-- start Listing --

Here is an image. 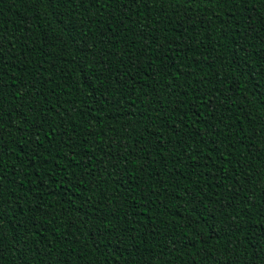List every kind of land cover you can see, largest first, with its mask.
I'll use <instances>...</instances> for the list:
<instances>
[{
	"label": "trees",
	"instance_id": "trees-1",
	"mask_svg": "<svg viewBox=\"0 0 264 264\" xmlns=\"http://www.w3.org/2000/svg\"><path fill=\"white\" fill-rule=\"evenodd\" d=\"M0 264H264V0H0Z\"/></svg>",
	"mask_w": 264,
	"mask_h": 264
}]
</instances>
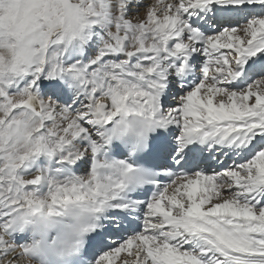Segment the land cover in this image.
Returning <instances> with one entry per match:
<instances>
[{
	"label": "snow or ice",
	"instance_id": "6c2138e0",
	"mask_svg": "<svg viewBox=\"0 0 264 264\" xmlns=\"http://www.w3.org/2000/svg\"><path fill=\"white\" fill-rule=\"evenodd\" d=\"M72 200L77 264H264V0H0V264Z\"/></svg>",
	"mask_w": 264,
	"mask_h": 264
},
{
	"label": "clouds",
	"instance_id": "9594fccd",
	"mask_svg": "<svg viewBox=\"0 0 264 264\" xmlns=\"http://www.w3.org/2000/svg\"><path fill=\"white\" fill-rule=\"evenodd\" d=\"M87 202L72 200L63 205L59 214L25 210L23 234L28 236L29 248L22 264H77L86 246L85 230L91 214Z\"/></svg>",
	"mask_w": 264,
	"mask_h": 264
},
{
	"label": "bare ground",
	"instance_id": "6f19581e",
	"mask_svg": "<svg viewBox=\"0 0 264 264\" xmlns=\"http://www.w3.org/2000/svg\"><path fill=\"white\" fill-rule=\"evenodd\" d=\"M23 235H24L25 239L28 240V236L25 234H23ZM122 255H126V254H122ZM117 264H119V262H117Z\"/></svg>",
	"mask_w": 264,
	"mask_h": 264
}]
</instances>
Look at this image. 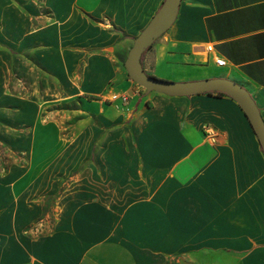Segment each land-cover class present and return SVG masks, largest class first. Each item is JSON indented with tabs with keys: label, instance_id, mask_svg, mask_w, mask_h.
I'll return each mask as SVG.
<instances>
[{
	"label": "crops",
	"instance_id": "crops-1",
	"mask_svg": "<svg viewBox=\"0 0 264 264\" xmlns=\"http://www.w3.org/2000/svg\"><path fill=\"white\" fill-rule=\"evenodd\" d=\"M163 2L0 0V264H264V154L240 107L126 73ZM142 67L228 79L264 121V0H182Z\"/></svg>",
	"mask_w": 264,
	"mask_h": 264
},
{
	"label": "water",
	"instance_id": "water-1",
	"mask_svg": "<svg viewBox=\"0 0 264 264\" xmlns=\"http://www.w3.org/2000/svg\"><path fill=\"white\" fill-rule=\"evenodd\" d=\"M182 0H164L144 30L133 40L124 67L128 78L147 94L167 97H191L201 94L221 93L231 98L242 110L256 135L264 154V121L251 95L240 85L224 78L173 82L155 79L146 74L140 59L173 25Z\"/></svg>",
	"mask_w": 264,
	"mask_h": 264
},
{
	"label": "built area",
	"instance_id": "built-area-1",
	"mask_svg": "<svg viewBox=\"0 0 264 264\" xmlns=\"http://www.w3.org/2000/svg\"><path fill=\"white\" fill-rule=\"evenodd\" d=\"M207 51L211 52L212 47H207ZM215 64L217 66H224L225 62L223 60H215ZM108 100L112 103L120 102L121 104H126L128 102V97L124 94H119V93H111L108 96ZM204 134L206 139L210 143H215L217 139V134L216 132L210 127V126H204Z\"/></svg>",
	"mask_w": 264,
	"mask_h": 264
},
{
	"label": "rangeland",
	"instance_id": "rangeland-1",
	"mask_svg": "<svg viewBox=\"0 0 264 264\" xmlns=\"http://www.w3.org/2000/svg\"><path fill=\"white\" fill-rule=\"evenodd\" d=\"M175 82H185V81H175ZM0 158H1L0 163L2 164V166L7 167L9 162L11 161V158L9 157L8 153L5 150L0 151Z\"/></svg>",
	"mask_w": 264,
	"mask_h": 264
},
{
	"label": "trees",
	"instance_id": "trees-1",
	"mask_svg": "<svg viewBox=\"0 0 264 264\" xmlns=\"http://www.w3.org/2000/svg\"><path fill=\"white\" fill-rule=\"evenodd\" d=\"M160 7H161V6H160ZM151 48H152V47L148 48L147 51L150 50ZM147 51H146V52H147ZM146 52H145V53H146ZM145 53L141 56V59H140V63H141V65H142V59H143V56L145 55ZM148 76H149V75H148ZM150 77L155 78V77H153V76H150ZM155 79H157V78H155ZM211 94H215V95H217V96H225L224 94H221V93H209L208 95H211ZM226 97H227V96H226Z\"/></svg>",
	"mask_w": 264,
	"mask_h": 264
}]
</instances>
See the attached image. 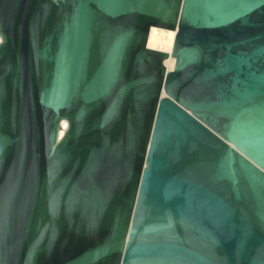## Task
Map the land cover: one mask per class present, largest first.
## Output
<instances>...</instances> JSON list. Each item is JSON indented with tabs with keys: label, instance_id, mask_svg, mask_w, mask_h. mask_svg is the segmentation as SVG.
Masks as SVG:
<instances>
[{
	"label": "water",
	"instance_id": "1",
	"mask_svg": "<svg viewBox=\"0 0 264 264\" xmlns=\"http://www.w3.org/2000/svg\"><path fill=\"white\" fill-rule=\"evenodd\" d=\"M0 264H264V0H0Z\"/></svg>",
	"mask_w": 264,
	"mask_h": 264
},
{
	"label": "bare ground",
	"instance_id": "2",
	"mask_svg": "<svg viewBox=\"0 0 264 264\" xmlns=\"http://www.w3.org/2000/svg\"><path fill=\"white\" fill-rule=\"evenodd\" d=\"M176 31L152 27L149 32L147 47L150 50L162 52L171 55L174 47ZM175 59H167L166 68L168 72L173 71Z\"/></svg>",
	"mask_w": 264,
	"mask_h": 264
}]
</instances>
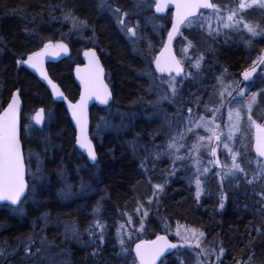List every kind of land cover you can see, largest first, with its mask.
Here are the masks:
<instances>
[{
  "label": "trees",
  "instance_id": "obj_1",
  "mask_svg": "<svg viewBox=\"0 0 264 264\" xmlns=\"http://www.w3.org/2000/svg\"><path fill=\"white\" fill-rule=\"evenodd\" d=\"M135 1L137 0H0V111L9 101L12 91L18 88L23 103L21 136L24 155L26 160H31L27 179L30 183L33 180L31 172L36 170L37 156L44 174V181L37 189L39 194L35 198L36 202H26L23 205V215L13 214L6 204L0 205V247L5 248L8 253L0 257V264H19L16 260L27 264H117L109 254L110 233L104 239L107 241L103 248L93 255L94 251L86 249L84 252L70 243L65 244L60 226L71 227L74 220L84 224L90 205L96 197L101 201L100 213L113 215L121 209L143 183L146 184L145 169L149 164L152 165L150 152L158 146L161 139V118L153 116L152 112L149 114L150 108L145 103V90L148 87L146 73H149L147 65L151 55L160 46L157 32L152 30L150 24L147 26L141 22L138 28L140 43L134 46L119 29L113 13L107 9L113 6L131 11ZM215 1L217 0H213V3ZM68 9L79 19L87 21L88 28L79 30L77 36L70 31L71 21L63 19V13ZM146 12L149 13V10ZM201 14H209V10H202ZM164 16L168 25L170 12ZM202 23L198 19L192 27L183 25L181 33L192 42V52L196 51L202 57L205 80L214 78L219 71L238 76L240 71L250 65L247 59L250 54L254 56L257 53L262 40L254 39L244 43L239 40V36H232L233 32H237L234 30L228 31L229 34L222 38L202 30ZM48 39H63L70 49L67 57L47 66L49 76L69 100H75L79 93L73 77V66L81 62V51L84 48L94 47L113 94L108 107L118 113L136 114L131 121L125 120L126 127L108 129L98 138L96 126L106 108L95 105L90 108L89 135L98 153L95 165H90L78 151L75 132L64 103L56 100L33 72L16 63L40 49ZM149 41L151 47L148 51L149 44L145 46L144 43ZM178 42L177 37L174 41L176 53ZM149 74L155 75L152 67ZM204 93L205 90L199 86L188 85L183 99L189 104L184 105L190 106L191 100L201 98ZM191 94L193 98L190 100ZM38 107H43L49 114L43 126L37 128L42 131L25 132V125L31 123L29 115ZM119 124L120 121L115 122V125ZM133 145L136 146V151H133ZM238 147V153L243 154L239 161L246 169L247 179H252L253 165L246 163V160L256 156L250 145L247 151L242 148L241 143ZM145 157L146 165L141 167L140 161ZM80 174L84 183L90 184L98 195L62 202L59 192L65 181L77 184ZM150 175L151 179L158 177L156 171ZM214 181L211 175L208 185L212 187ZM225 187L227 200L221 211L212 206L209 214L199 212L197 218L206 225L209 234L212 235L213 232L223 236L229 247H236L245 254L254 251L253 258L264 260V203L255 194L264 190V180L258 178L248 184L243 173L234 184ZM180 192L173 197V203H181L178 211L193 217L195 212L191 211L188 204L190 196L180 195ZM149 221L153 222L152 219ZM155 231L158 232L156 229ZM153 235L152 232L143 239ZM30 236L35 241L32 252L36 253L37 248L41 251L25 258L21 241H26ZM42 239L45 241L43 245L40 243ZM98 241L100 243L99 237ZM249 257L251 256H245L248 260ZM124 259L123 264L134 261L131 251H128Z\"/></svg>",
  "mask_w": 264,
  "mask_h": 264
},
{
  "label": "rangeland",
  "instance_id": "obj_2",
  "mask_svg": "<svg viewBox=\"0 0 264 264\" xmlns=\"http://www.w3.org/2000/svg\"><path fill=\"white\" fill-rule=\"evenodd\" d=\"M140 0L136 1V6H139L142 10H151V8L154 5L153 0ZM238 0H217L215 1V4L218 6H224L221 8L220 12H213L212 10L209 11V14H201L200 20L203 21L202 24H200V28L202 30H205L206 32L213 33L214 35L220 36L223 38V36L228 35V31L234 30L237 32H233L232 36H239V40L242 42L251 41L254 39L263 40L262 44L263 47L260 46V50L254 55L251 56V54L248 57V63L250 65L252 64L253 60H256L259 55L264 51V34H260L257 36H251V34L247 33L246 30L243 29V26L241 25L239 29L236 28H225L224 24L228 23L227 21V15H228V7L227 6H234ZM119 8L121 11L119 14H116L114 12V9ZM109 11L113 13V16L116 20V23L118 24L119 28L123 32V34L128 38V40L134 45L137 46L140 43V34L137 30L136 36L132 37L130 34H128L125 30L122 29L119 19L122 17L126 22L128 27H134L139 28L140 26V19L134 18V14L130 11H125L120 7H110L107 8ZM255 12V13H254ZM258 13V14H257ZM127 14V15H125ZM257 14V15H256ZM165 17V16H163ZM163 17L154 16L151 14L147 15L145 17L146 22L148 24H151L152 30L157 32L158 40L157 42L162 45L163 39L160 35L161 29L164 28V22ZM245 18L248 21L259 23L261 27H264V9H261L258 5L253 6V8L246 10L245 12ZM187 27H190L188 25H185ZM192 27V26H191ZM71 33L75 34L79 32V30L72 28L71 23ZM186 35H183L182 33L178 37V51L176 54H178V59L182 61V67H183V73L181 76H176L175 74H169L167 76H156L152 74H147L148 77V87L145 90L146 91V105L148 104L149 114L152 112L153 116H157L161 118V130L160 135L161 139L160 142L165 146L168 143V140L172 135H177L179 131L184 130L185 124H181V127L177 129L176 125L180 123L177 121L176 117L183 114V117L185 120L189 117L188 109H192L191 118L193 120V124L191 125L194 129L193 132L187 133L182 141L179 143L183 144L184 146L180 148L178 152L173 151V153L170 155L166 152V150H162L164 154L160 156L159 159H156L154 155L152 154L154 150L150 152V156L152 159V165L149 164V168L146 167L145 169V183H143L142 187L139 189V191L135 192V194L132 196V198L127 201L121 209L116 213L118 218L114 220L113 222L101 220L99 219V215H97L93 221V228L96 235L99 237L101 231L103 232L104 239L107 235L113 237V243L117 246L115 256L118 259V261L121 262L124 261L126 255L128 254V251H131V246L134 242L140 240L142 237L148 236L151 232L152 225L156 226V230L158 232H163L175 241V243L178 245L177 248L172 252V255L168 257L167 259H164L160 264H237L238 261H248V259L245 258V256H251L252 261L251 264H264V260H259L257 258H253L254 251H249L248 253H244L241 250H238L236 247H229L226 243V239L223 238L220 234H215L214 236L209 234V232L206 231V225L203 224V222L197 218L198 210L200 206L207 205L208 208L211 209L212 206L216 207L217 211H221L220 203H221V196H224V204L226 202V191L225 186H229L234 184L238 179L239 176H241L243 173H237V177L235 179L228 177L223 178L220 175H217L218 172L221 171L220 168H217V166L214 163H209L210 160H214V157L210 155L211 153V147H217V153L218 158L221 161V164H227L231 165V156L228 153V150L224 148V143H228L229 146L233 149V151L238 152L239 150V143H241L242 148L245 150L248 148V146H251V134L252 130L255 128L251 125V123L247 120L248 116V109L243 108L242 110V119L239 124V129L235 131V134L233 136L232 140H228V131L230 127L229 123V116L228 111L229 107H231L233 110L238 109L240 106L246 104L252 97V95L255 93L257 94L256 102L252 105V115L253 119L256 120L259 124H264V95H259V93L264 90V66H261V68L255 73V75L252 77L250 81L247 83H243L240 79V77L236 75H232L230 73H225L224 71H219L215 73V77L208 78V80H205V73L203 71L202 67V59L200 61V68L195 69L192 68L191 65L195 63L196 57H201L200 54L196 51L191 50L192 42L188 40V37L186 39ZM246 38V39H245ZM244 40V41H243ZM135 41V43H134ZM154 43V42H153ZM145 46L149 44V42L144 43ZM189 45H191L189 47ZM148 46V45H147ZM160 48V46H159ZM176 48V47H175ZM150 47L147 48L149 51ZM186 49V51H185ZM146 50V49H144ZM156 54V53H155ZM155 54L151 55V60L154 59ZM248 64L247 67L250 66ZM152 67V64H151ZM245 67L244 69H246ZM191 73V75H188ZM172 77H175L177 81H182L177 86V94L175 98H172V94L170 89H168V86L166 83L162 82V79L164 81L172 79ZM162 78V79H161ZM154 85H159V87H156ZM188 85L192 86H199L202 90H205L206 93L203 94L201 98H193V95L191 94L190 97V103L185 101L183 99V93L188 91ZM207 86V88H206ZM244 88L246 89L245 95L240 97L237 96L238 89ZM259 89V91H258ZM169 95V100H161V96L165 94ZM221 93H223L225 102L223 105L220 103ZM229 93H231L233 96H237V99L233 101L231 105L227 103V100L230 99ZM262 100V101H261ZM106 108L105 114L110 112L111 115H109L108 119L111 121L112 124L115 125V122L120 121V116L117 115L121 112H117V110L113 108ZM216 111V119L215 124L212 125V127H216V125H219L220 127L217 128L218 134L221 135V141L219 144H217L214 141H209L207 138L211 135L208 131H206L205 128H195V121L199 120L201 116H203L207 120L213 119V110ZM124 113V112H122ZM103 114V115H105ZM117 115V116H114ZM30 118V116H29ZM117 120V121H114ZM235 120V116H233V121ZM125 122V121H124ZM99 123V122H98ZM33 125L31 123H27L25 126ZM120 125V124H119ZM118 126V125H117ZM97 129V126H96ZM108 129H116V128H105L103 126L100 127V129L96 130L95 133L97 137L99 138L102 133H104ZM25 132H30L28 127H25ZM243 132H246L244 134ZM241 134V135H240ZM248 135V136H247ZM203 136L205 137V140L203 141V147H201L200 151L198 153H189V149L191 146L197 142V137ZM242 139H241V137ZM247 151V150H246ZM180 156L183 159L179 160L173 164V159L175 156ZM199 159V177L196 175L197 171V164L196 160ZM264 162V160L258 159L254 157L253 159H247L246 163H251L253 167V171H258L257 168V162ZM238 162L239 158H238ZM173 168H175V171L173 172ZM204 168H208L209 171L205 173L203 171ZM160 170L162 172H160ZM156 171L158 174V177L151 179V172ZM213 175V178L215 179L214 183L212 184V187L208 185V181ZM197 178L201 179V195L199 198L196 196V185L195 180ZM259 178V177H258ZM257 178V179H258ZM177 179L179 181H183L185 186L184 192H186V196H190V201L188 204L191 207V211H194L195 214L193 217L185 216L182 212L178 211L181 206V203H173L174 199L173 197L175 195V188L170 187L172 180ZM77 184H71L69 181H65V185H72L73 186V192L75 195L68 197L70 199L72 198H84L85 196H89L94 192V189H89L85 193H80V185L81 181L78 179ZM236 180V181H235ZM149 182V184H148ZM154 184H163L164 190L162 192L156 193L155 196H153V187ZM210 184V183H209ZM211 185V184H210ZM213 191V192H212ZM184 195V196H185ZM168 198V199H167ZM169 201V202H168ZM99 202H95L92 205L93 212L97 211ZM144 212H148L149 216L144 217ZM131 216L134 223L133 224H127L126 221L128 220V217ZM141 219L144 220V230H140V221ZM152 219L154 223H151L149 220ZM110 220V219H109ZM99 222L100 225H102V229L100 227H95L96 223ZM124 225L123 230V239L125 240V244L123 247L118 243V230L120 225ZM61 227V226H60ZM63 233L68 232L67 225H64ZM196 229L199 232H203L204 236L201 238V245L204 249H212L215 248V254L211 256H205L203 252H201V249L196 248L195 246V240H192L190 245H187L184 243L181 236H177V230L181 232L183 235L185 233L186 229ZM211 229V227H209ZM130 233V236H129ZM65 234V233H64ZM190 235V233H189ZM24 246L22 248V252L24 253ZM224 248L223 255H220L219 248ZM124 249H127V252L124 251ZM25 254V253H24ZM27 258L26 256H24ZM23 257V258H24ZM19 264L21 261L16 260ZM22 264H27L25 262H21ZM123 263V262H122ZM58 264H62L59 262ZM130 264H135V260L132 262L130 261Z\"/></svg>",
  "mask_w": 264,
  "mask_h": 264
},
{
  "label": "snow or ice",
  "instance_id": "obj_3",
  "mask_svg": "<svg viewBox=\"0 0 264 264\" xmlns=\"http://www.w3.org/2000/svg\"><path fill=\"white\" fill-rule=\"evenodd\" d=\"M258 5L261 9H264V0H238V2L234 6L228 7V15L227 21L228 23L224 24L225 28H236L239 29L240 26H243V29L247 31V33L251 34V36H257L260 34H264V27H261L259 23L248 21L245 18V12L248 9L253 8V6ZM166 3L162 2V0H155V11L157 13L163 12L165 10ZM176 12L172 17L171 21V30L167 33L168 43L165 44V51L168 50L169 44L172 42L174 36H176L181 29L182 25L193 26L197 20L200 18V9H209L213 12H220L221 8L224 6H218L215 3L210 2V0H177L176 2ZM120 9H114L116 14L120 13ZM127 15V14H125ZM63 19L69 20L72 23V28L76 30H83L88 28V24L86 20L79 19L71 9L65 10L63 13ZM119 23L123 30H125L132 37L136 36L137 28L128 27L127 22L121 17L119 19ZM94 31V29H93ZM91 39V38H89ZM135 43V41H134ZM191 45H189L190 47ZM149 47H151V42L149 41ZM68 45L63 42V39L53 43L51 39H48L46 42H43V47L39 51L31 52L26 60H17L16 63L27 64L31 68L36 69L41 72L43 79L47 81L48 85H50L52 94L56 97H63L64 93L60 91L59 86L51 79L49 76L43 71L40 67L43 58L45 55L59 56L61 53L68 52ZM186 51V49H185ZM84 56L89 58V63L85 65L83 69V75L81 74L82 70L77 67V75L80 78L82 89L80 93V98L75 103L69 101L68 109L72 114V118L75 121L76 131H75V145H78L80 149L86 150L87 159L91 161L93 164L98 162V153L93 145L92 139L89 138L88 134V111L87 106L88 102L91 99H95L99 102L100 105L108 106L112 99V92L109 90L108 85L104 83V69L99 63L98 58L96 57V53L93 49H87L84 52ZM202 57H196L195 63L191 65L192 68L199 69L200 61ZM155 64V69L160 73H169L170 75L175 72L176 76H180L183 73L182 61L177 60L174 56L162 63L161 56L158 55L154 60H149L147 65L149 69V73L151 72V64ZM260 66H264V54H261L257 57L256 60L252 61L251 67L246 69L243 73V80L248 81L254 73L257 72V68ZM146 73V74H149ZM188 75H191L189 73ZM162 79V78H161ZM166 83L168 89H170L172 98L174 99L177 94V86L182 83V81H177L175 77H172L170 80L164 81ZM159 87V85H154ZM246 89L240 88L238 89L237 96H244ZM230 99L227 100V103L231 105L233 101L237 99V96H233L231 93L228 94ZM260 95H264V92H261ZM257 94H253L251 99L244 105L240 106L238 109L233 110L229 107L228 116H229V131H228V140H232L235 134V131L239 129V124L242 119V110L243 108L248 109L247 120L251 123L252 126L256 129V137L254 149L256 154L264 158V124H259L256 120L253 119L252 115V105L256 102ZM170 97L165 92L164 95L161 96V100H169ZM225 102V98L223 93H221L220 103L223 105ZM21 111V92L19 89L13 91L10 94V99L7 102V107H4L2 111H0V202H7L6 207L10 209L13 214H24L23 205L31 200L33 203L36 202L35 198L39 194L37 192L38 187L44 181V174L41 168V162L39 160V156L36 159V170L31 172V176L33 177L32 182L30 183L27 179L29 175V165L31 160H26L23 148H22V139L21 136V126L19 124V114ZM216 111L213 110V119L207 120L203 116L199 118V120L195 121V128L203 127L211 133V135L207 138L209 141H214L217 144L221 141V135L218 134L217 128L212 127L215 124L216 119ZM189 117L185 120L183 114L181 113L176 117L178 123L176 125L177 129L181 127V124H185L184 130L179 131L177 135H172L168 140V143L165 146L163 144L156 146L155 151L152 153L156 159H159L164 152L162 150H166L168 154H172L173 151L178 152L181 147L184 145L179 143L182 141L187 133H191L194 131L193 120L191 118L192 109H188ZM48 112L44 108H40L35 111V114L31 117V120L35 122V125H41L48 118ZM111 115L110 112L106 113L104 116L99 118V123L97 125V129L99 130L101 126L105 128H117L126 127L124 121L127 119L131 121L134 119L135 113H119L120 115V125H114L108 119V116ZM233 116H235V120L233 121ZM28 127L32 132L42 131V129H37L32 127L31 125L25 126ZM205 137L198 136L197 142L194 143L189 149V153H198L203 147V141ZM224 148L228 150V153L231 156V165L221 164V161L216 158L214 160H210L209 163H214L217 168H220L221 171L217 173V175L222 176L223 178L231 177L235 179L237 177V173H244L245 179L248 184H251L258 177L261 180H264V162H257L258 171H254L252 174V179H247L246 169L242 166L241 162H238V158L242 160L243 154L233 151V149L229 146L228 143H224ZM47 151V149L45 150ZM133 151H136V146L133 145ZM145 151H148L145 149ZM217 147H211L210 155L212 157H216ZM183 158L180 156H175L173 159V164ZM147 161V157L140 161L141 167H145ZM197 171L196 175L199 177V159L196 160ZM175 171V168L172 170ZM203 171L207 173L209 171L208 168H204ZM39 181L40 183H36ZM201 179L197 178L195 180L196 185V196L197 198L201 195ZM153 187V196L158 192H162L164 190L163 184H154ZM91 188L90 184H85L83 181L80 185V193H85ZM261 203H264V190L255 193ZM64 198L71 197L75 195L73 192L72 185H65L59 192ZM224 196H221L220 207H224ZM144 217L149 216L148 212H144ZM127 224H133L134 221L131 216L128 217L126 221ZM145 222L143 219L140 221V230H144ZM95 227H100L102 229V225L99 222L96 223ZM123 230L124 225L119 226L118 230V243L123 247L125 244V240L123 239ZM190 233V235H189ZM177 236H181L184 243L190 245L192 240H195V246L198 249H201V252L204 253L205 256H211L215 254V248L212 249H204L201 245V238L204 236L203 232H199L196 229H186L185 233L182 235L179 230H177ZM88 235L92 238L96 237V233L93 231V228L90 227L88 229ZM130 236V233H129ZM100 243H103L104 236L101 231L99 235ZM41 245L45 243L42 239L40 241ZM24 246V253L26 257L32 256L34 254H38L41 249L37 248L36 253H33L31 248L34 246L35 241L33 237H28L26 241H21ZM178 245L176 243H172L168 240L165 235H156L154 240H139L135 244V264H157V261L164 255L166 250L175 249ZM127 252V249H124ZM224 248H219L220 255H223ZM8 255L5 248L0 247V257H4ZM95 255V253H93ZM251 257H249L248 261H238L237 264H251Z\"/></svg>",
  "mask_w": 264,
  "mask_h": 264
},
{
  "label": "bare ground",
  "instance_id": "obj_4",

-- end Listing --

Exercise requirements: Pick out every line of the material that contains the string "rangeland", treating uppercase and lowercase as different, and copy each of those lines.

Full output:
	"label": "rangeland",
	"instance_id": "rangeland-1",
  "label": "rangeland",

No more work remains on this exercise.